God Can Use Anyone

Then Joshua the son of Nun sent two men as spies secretly from

Shittim, saying, “Go, view the land, especially Jericho.” So they went

and came into the house of a harlot, whose name was Rahab, and lodged

there.” Joshua 2:1

God can use anyone

What qualifies us to be of service to God? As we read in Joshua 2,

God can use anybody whose heart is turned towards Him. When we turn

our hearts towards God, we begin to understand what God can do. Anyone

whose heart is turned towards God can be effective for Him in this

ineffective world. And as we read in Joshua 2, no one is beyond the

reach of God and His unbelievable grace. Understanding grace is

critical to transforming our lives because it opens the door to what

liberates us from our bondage to self.

His amazing grace called out a harlot whose heart believed in God

almighty. The story of grace unfolds through the life of Rahab. In

verse 2:11 Rahab told the two spies she hid in her house, “When we

heard it (the story of how God delivered the Jews from the Egyptians

and parted the Red Sea) our hearts melted and no courage remained in

any man any longer because of you; for the Lord your God, He is God in

heaven above and on earth beneath.” Rahab’s heart turned towards God

because she heard of the power of God and believed in His sovereignty.

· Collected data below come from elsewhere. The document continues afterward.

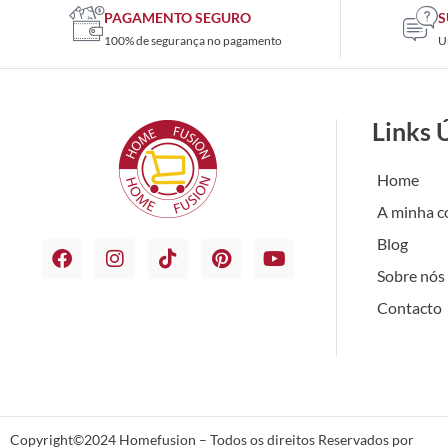
PAGAMENTO SEGURO
S
100% de segurança no pagamento
U
Links 
Home
A minha c
Blog
Sobre nós
Contacto
Copyright©2024 Homefusion – Todos os direitos Reservados por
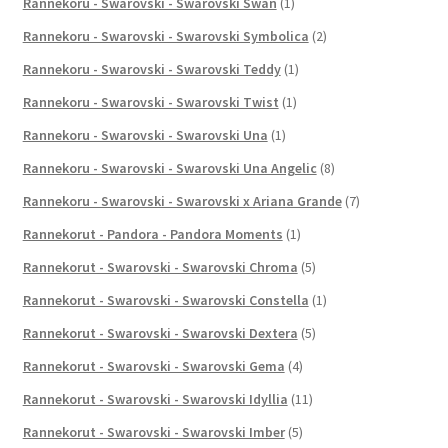
Rannekoru - Swarovski - Swarovski Swan
(1)
Rannekoru - Swarovski - Swarovski Symbolica
(2)
Rannekoru - Swarovski - Swarovski Teddy
(1)
Rannekoru - Swarovski - Swarovski Twist
(1)
Rannekoru - Swarovski - Swarovski Una
(1)
Rannekoru - Swarovski - Swarovski Una Angelic
(8)
Rannekoru - Swarovski - Swarovski x Ariana Grande
(7)
Rannekorut - Pandora - Pandora Moments
(1)
Rannekorut - Swarovski - Swarovski Chroma
(5)
Rannekorut - Swarovski - Swarovski Constella
(1)
Rannekorut - Swarovski - Swarovski Dextera
(5)
Rannekorut - Swarovski - Swarovski Gema
(4)
Rannekorut - Swarovski - Swarovski Idyllia
(11)
Rannekorut - Swarovski - Swarovski Imber
(5)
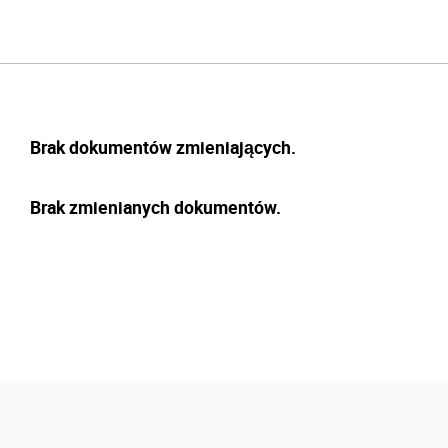
Brak dokumentów zmieniających.
Brak zmienianych dokumentów.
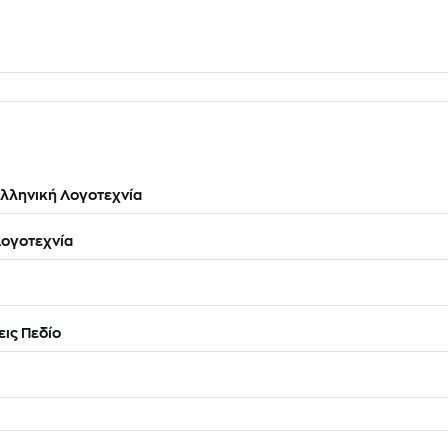
λληνική Λογοτεχνία
ογοτεχνία
ις Πεδίο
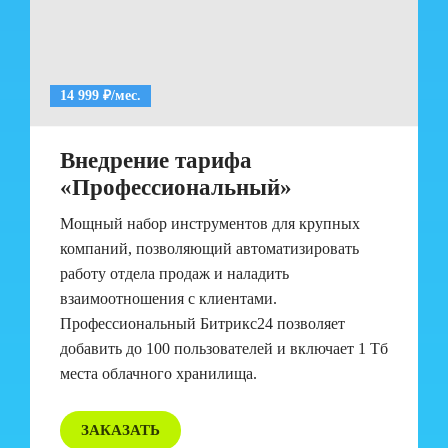
14 999 ₽/мес.
Внедрение тарифа
«Профессиональный»
Мощный набор инструментов для крупных
компаний, позволяющий автоматизировать
работу отдела продаж и наладить
взаимоотношения с клиентами.
Профессиональный Битрикс24 позволяет
добавить до 100 пользователей и включает 1 Тб
места облачного хранилища.
ЗАКАЗАТЬ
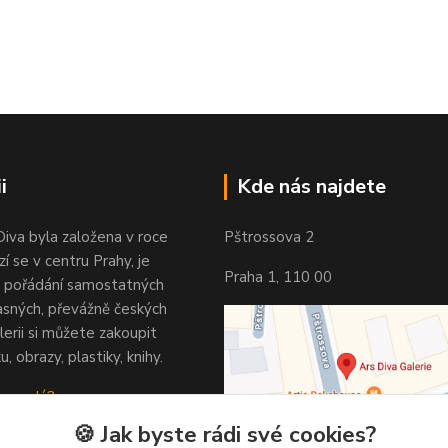
i
Kde nás najdete
Diva byla založena v roce
Pštrossova 2
í se v centru Prahy, je
Praha 1, 110 00
 pořádání samostatných
asných, převážně českých
lerii si můžete zakoupit
u, obrazy, plastiky, knihy.
 vypadá?
🍪 Jak byste rádi své cookies?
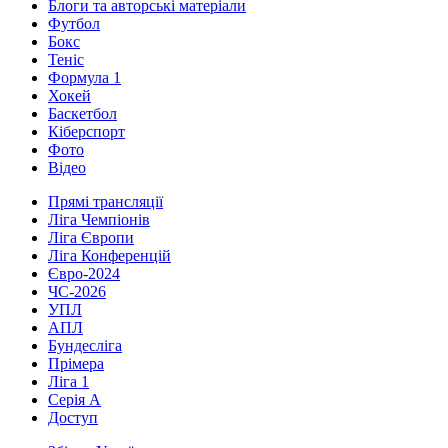
Блоги та авторські матеріали
Футбол
Бокс
Теніс
Формула 1
Хокей
Баскетбол
Кіберспорт
Фото
Відео
Прямі трансляції
Ліга Чемпіонів
Ліга Європи
Ліга Конференцій
Євро-2024
ЧС-2026
УПЛ
АПЛ
Бундесліга
Прімера
Ліга 1
Серія А
Доступ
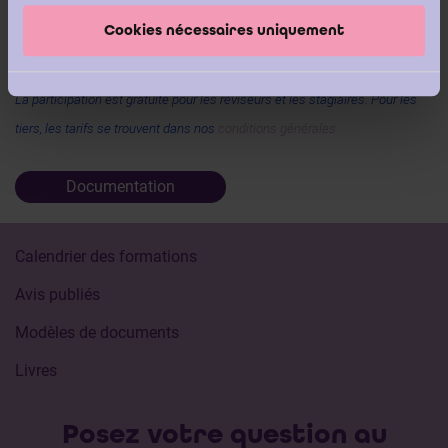
3.
ESRS simplifiés: ce qui change et comment les entreprises
Cookies nécessaires uniquement
devraient se préparer
La participation est gratuite pour les réviseurs et les stagiaires. Pour les
tiers, les tarifs se trouvent dans nos
conditions générales
Documentation
Calendrier des formations
Avis publiés
Modèles de documents
Livres
Posez votre question au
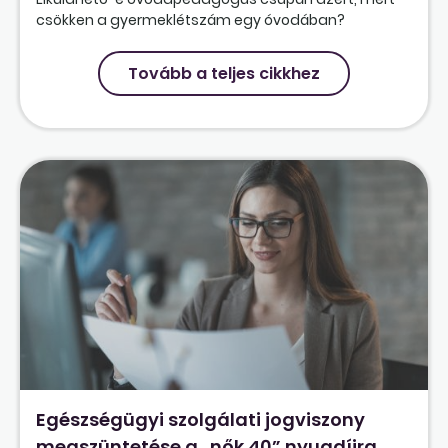
csökken a gyermeklétszám egy óvodában?
Tovább a teljes cikkhez
Egészségügyi szolgálati jogviszony
megszüntetése a „nők 40” nyugdíjra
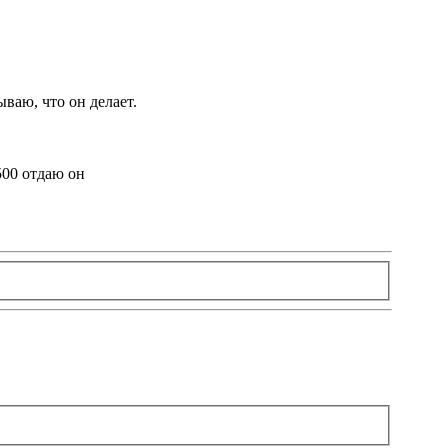
ваю, что он делает.
500 отдаю он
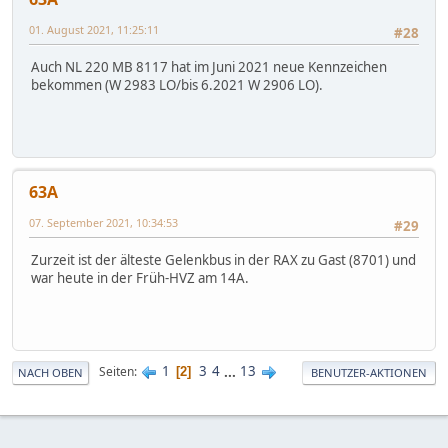
01. August 2021, 11:25:11
#28
Auch NL 220 MB 8117 hat im Juni 2021 neue Kennzeichen
bekommen (W 2983 LO/bis 6.2021 W 2906 LO).
63A
07. September 2021, 10:34:53
#29
Zurzeit ist der älteste Gelenkbus in der RAX zu Gast (8701) und
war heute in der Früh-HVZ am 14A.
1
3
4
...
13
Seiten
2
NACH OBEN
BENUTZER-AKTIONEN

God often uses unique circumstances like Rahab’s to carry out His

plan. Certainly the house of a harlot was among the few places Jericho

soldiers would look for foreign spies.

In addition to unique circumstances discovering God’s grace leads to

strong belief and personal confession. God places in the open heart a

story that captures your entire life! Rahab’s life was transformed by

the stories she heard about God. “I know,” she said in verses 9 and

10, “that the Lord has given you the land, and that the terror of you

has fallen on us, and all the inhabitants of the land have melted away

before you. For we have heard how the Lord dried up the water of the

Red Sea before you when you came out of Egypt, and what you did to the

two kings of the Amorites, who were beyond the Jordan, to Sihon and

Og, whom you utterly destroyed,” Rahab was confessing her personal

belief in what God had done. She knew in her heart what God could do.

Her personal confession led her to a dynamic faith. She stepped out of

the boat and asked that she and her family be spared. It’s interesting

to note here that the two men, to this point, said nothing about

attacking Jericho. But Rahab knew they would and would destroy

everyone in it.

Rahab asked and received God’s grace. “Now therefore, please swear to

me by the Lord, since I have dealt kindly with you, that you also will

deal kindly with my father’s household, and give me a pledge of truth,

and spare my father and my mother and my brothers and sisters and

deliver our lives from death.” Verses 2:12-13. The two spies agreed.

Her faith qualified her to be marked as a true believer in God.

Rahab’s house was distinguished to stand out from all the other homes

in Jericho when the Jews attacked it. She and the two spies agreed

that if she hung a cord of scarlet from her window she and all her

family in the house would be spared from death. That closely resembles

the passover story. And a cord of scarlet is the same color of the

sacrificial lamb’s blood every Jew placed on their two doorposts and

on the lintel so the angel of death would passover them. God marks

every believer in redemption through the grace of His blood.

God’s grace also gives us a confident assurance that God’s plan will

unfold, just as He says it will, and just as it did through Rahab.

When men move in sync with God they always arrive at a victorious

conclusion. When the two spies returned from Jericho they told Joshua,

“Surely the Lord has given all the land into our hands; moreover all

the inhabitants have melted away before us.” Verse 2:24.

The Israelites took Jericho and all the land, and spared the lives or

Rahab and her family. But that wasn’t the end of the grace God showed

Rahab. For her trust in God and her courage the Lord showered her

with His unbelievable grace as her life unfolded. And we read in

Matthew 1:5, Rahab, who begat Boaz, wound up in the lineage of Jesus.

God can use anyone to serve Him. No one has any excuses for being too

old or too uneducated, or too poor, or too bad, or too short, or too

tall. How could He use you today? Is your heart turned towards Him?